ANALYST TAKE: "Equities look set to end this week on a downer, as geopolitical uncertainty regarding North Korea shakes volatility from its 2017 slumber," said Mike van Dulken, head of Research at Accendo Markets.

US DATA: The other potential driver in markets will be upcoming U.S. economic data, including monthly inflation figures, which could go a long way to determining expectations for the pace at which the Federal Reserve raises interest rates.
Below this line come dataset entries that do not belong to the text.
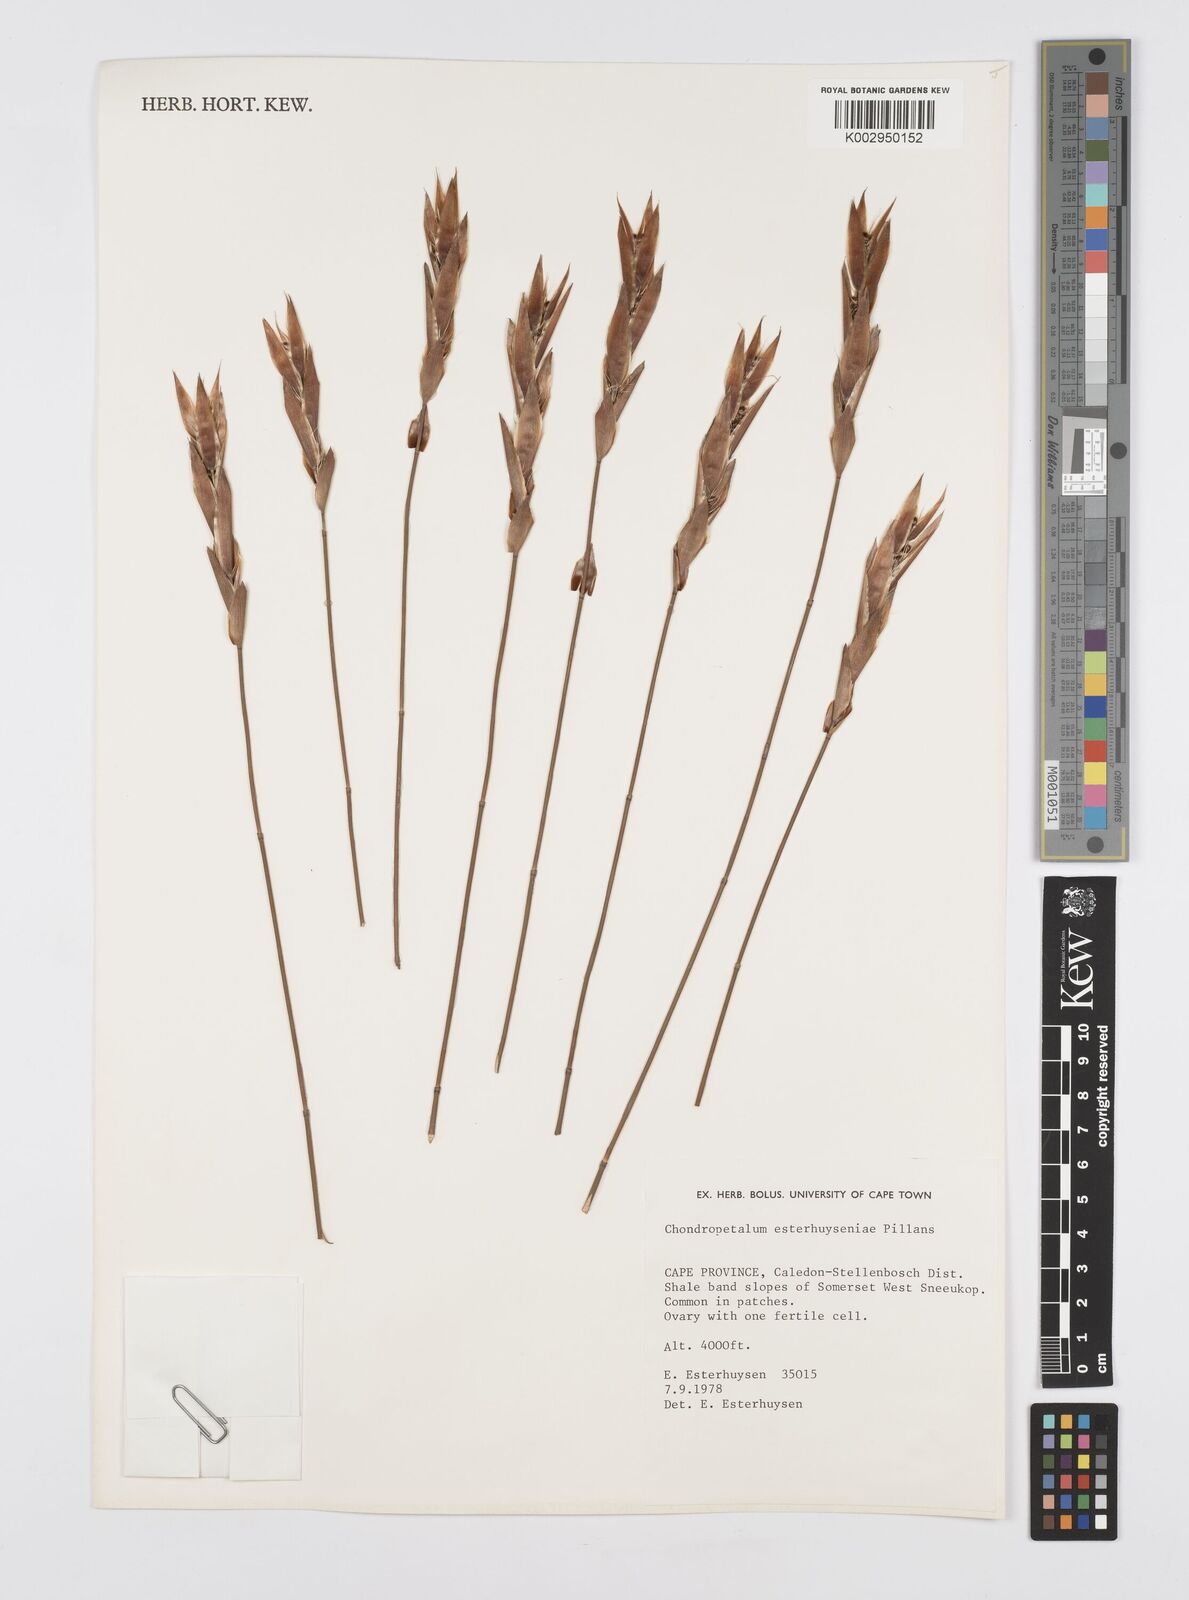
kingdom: Plantae
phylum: Tracheophyta
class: Liliopsida
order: Poales
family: Restionaceae
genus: Askidiosperma
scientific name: Askidiosperma esterhuyseniae
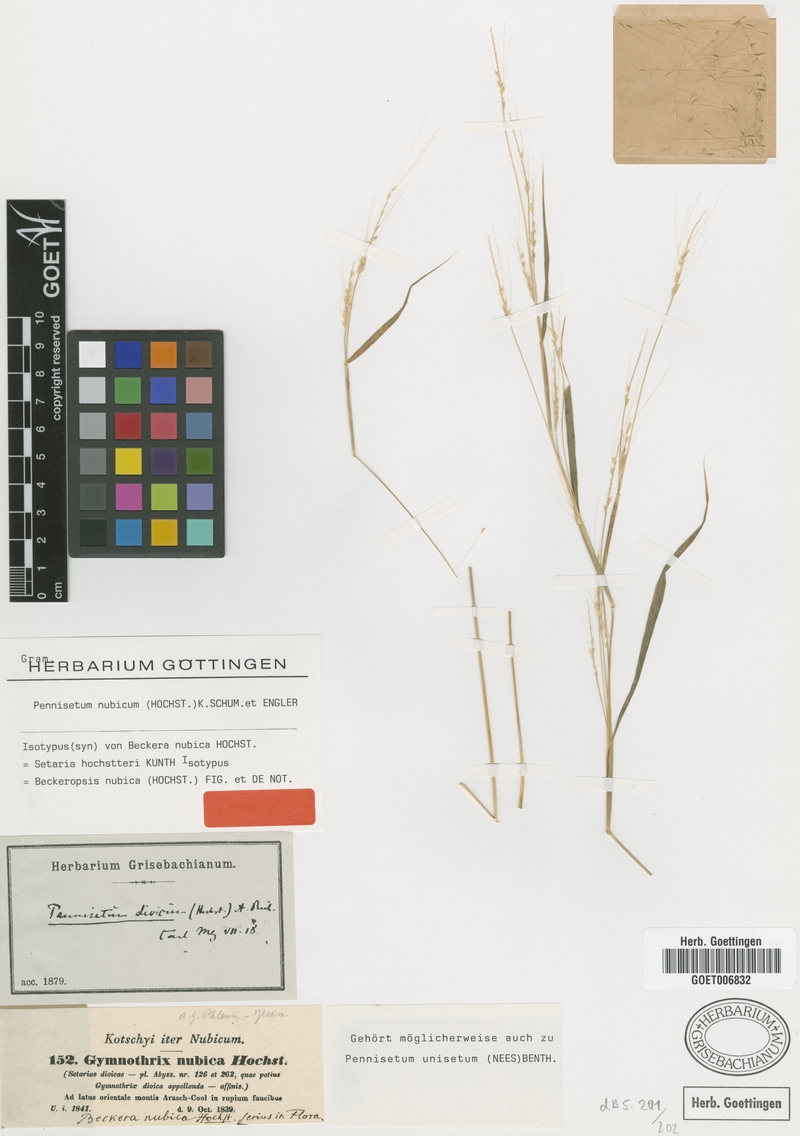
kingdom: Plantae
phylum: Tracheophyta
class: Liliopsida
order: Poales
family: Poaceae
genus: Cenchrus
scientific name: Cenchrus nubicus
Both the core and headline rates are expected to have risen by 0.2 percent during July.

THE QUOTE: "Inflation — or lack of —- has been an ongoing problem for the central bank and some policy makers have voiced concerns about this in recent months as they consider whether to raise interest rates again this year," said Craig Erlam, senior market analyst at OANDA. "Should we see another dip in inflation in July, it could make the job of building a consensus for another rate hike this year more difficult."

ASIA'S DAY: Earlier, Asia bore the brunt of the mounting geopolitical uncertainty, with South Korea's Kospi index closing down 1.7 percent at 2,319.71 and Hong Kong's Hang Seng ending 2 percent lower at 26,883.51. Shanghai's main index also tumbled 1.6 percent to 3,208.54 while Australia's S&P/ASX 200 dropped 1.2 percent to 5,693.10. Japan was closed on a public holiday.

OIL: Benchmark U.S. crude lost 24 cents to $48.37 per barrel on the on the New York Mercantile Exchange while Brent crude, used to price international oils, declined 20 cents to $51.70 per barrel in London.

CURRENCIES: The euro slipped 0.1 percent to $1.1176 while the dollar was steady at 109.20 yen.